Faking replication with pg_receivexlog

Some built-in tools deserve special mention. The pg_receivexlog command was introduced with PostgreSQL 9.2. With this new utility, PostgreSQL has the ability to transmit transaction logs to a remote system without the need for a dedicated PostgreSQL server. This also means that we can avoid ad hoc tools such as rsync when maintaining an archive server to save old WAL files.

This allows us to set up any server to pull transaction logs directly from the primary PostgreSQL server. For highly available servers, PostgreSQL no longer needs to fork an external command to safeguard transaction logs into an archive location. In addition, we can monitor the state of the transmission through the pg_stat_replication system view.

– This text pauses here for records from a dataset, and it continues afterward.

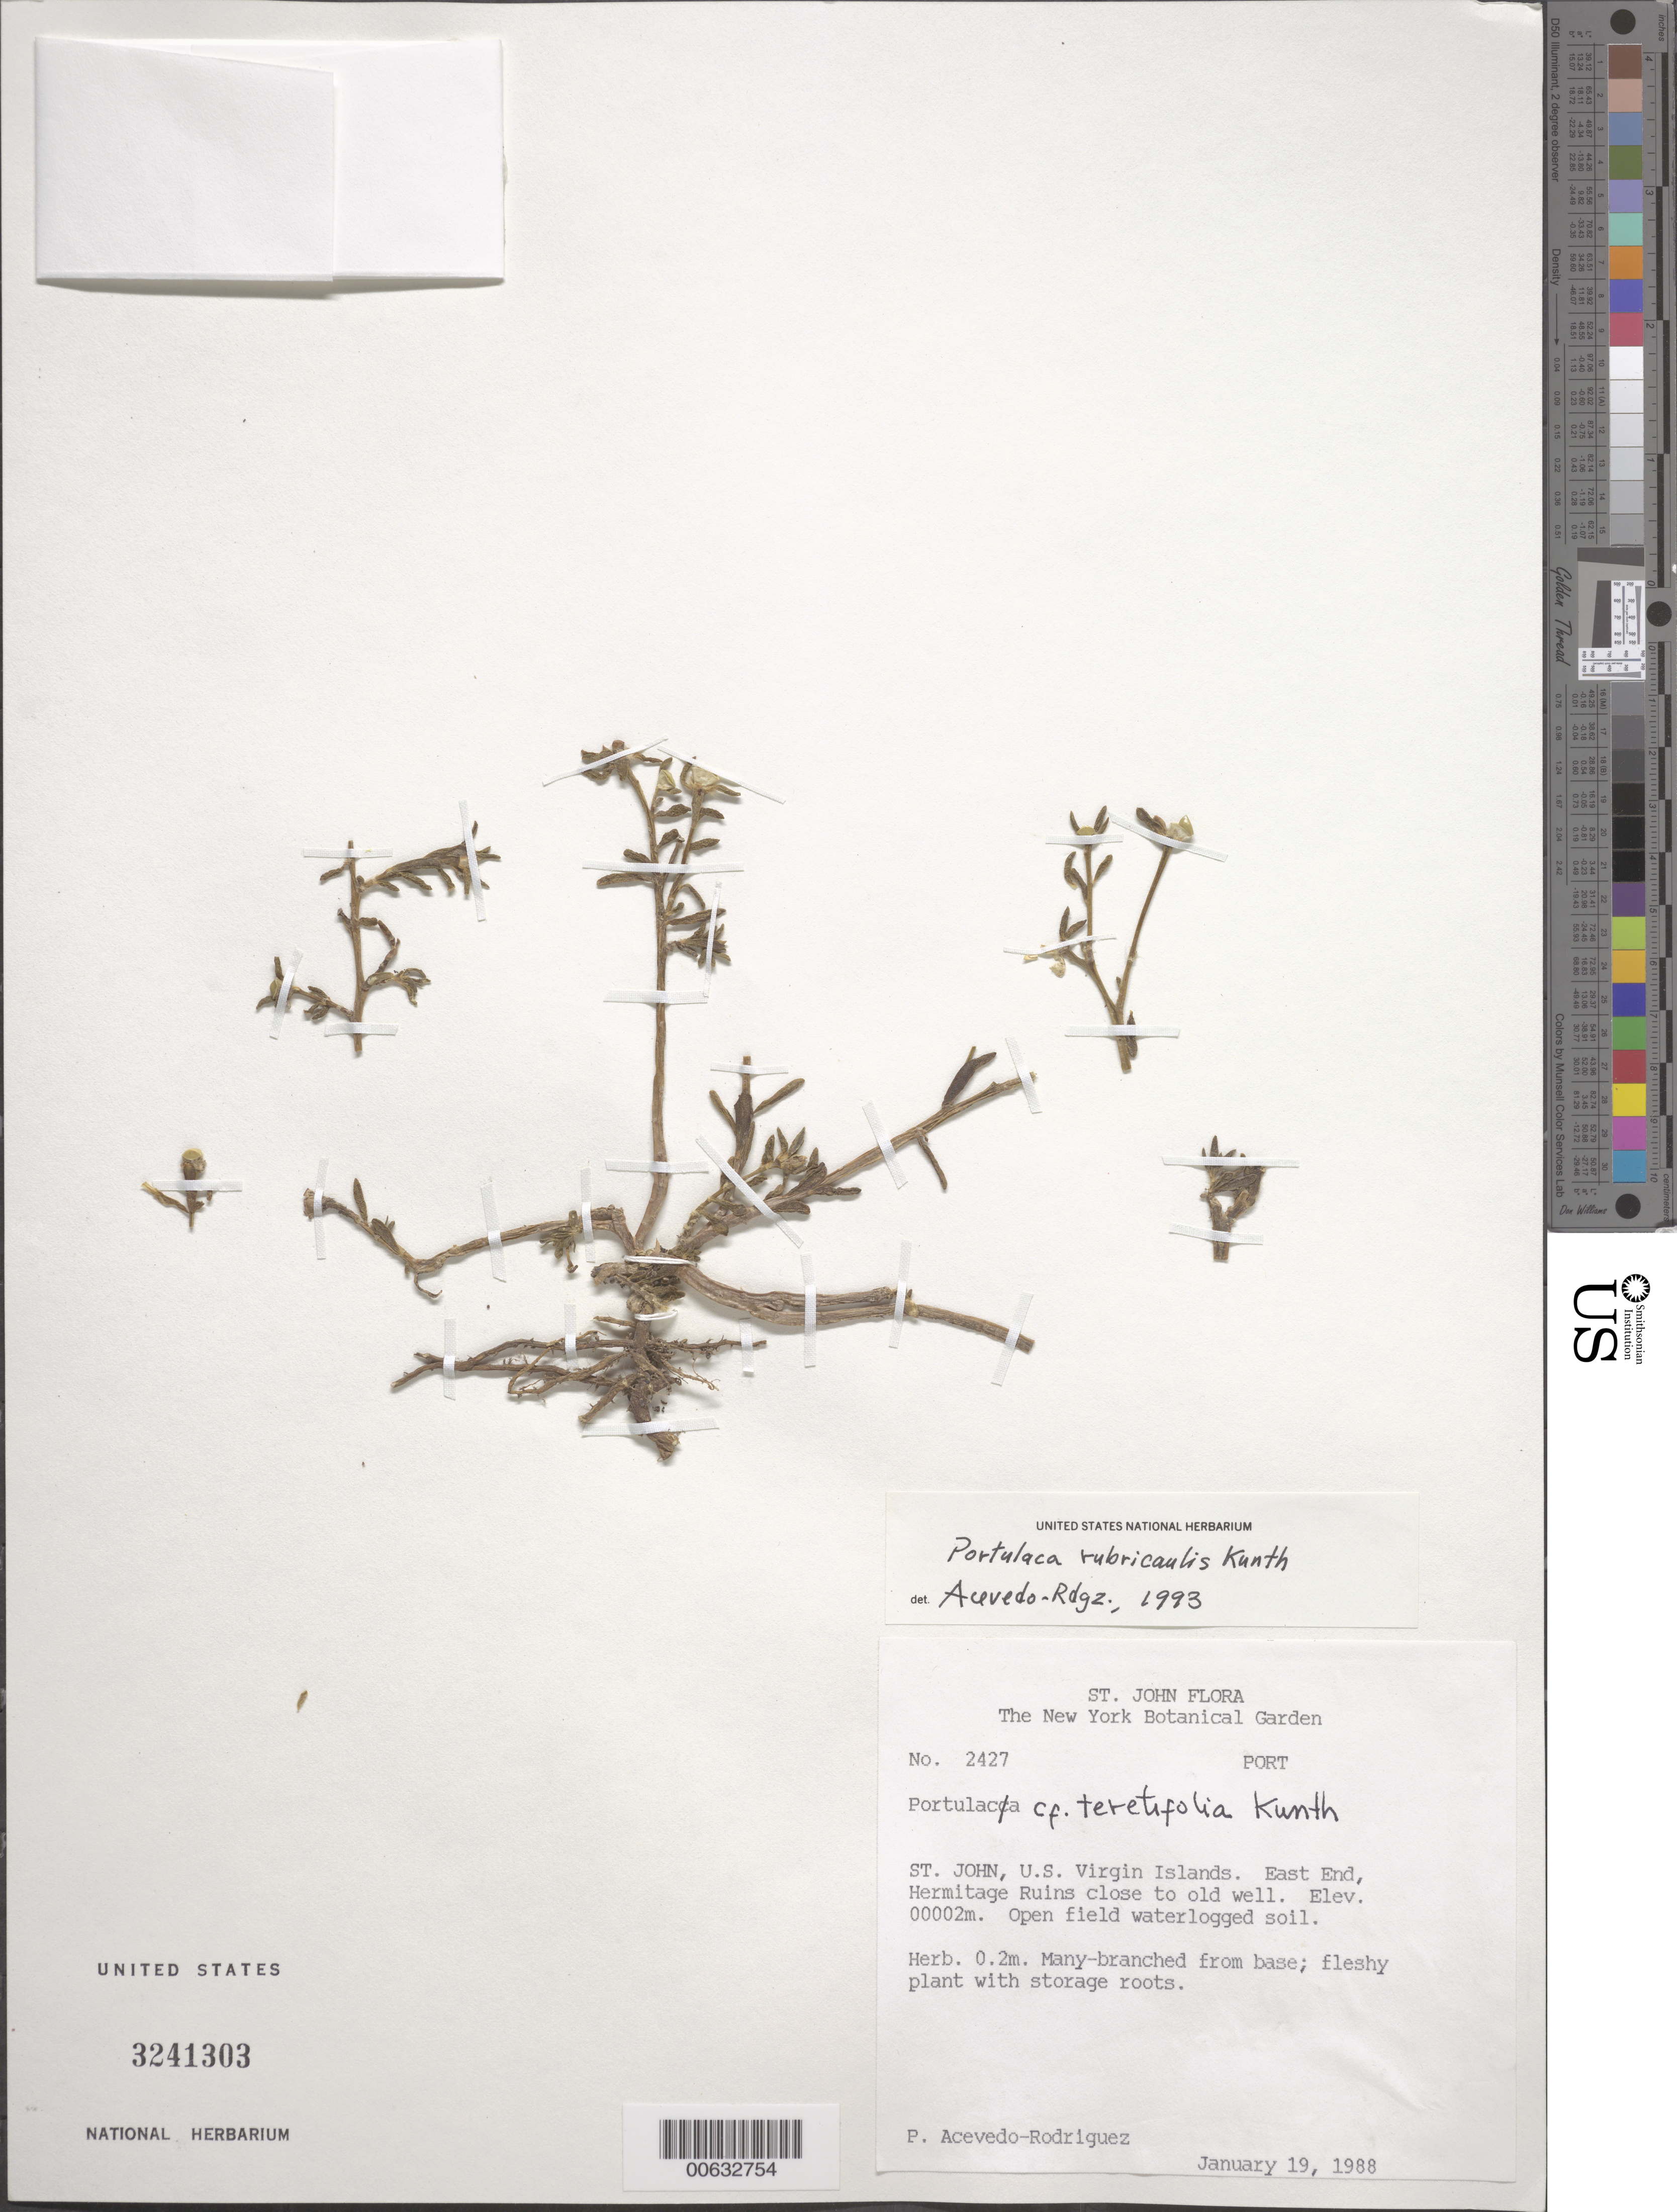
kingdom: Plantae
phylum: Tracheophyta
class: Magnoliopsida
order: Caryophyllales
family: Portulacaceae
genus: Portulaca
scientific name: Portulaca rubricaulis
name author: Kunth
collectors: P. Acevedo-Rodr.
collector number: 2427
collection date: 1988-01-19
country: U.S. Virgin Islands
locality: St. John. East End, Hermitage Ruins close to old well.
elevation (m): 2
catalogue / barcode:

In effect, we remove quite a bit of overhead from our PostgreSQL server and offload it to a less sensitive system. This recipe will provide a quick outline for using this utility.

Getting ready

Before starting with this recipe, ensure that you have a good understanding of how PostgreSQL replication works. To do this, follow the Upgrading to asynchronous replication and Bulletproofing with synchronous replication recipes.

How to do it...

For this scenario, the server at 192.168.56.10 is still the primary PostgreSQL server, and 192.168.56.100 will be our archive server. Follow these steps to save WAL data remotely:

  1. Ensure that the pg_hba.conf file on the primary server contains this line:
    host   replication   rep_user   192.168.56.100/32   md5
  2. Ensure that the wal_keep_segments and archive_mode settings in postgresql.conf are set as follows on the primary server:
    wal_keep_segments = 1000
    archive_mode = off
  3. Restart the configuration files on the primary server with the following command as the postgres user:
    pg_ctl -D /db/pgdata restart
    
  4. On the archive server, create the /db/pg_archived directory with these commands as a root-level user:
    sudo mkdir -p /db/pg_archived
    sudo chown postgres:postgres /db/pg_archived
    sudo chmod 0700 /db/pg_archived
    
  5. Start the pg_receivexlog utility on the archive server with the following command:
    pg_receivexlog -h 192.168.56.10 -U rep_user -D /db/pg_archived -v &> /db/pg_archived/wal_archive.log &
    

How it works...

First, we need to ensure that the archive server at 192.168.56.100 can connect to the primary server to receive the transaction log traffic. Next, unlike other recipes that depend on archive_mode to be enabled on the primary server, we want to disable it this time. Instead, we are going to rely on pg_receivexlog itself.

One setting that we change might seem a bit odd at first. The wal_keep_segments parameter defines how many transaction logs PostgreSQL should keep after it no longer needs them. Normally, it would delete old files or call the archive command to process them if archive_mode is on. By setting it to 1000, we are telling it to always have at least 1000 extra files. This helps avoid lost WAL archives if there's a network problem, or we have to restart pg_receivexlog.

Tip

Is 1000 files too many? At 16 MB each, this accounts for 16 GB of space. Providing this much space should be very easy with modern storage devices. This many files should account for several hours of activity on all but the most active databases. It may actually be prudent to increase the limit further, depending on database activity.

Once these settings are in place, we need to restart PostgreSQL to disable WAL archival. At this point, the primary server will no longer save or transmit old WAL files anywhere. To make up for this, we make sure that the archive server has a location to store these files and that the postgres user can write to it. To continue with our examples, we will continue to use the /db/pg_archived directory.

Finally, we start the pg_receivexlog tool itself. We pass the -h parameter to connect to the primary database and use -U to enforce the replication user, rep_user. The -D parameter is required, and we use it to save WAL files to the /db/pg_archived directory we created. Then, we enable verbose output with -v just so that we are always informed about what pg_receivexlog is doing. We direct all output to a file named wal_archive.log and consider our work complete. The final & character launches the command in the background so that it functions even if we disconnect from the server.

If everything goes well, our /db/pg_archived directory should soon have some WAL files and a log inside it, as shown in the following screenshot:

How it works...

The file that ends in partial is a WAL transfer that is currently in progress.